EXERCISE AIM
Output the first line of the listing and each line after it, up to and including the line that contains "output reg [mareg_input_width/2-1:0]", exactly as written, minus the pictures.

_ _ _ _

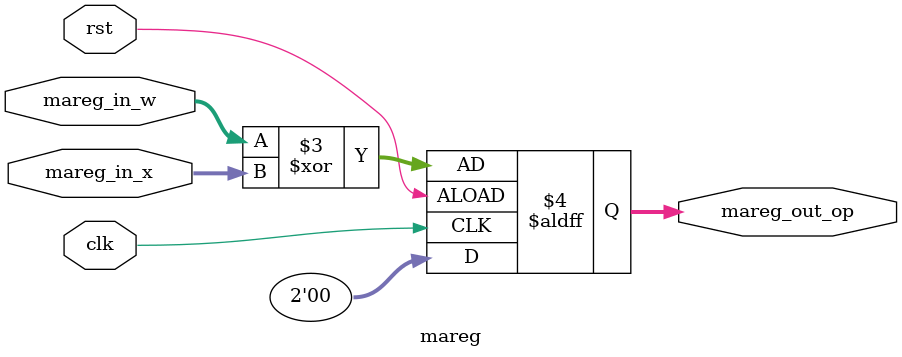
<source format=v>

module mareg (clk, rst, //mareg_in, (mem_data), 
                    mareg_in_x, mareg_in_w,
					//reg_out_a,
					mareg_out_op);
    
	//intput 1bit x and 1bit w.
    parameter mareg_input_width = 4;
    input               			clk, rst;
    input wire [mareg_input_width/2-1:0]  	mareg_in_x, mareg_in_w ;
    output reg [mareg_input_width/2-1:0]    mareg_out_op ;
    //wire							mareg_in_x, mareg_in_w;
    //reg 							mareg_x, mareg_w;

    //assign mareg_in_x = mareg_in_x[mareg_input_width/2-1:0];
	//assign mareg_in_w = mareg_in_w[mareg_input_width/2-1:0];

    always @(posedge clk or posedge rst)
    begin
        if (rst == 0) 
            begin
                mareg_out_op <= 0;
            end 
        else 
            begin
                //mareg_x <= mareg_in_x;
    	        //mareg_w <= mareg_in_w;
    	        mareg_out_op <= mareg_in_w ^ mareg_in_x;
            end
    end

    //intput 2bit x or 2bit w.
 //    parameter input_width = 2;	
 //    input               			clk;
 //    input wire [input_width-1:0]  	mareg_in ;
 //    output reg             			mareg_out_op ;
 //    wire							mareg_in_x, mareg_in_w;
 //    reg 							mareg_x, mareg_w;

 //    assign mareg_in_x = mareg_in[input_width-1:input_width/2];
	// assign mareg_in_w = mareg_in[input_width/2-1:0];

 //    always @(posedge clk)
 //    begin
 //    	mareg_x <= mareg_in_x;
 //    	mareg_w <= mareg_in_w;
 //    	mareg_out_op <= mareg_w ^ mareg_x;
 //    end
endmodule
</source>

_ _ _ _

PROBLEM SOLUTION
<source format=v>

module mareg (clk, rst, //mareg_in, (mem_data), 
                    mareg_in_x, mareg_in_w,
					//reg_out_a,
					mareg_out_op);
    
	//intput 1bit x and 1bit w.
    parameter mareg_input_width = 4;
    input               			clk, rst;
    input wire [mareg_input_width/2-1:0]  	mareg_in_x, mareg_in_w ;
    output reg [mareg_input_width/2-1:0]    mareg_out_op ;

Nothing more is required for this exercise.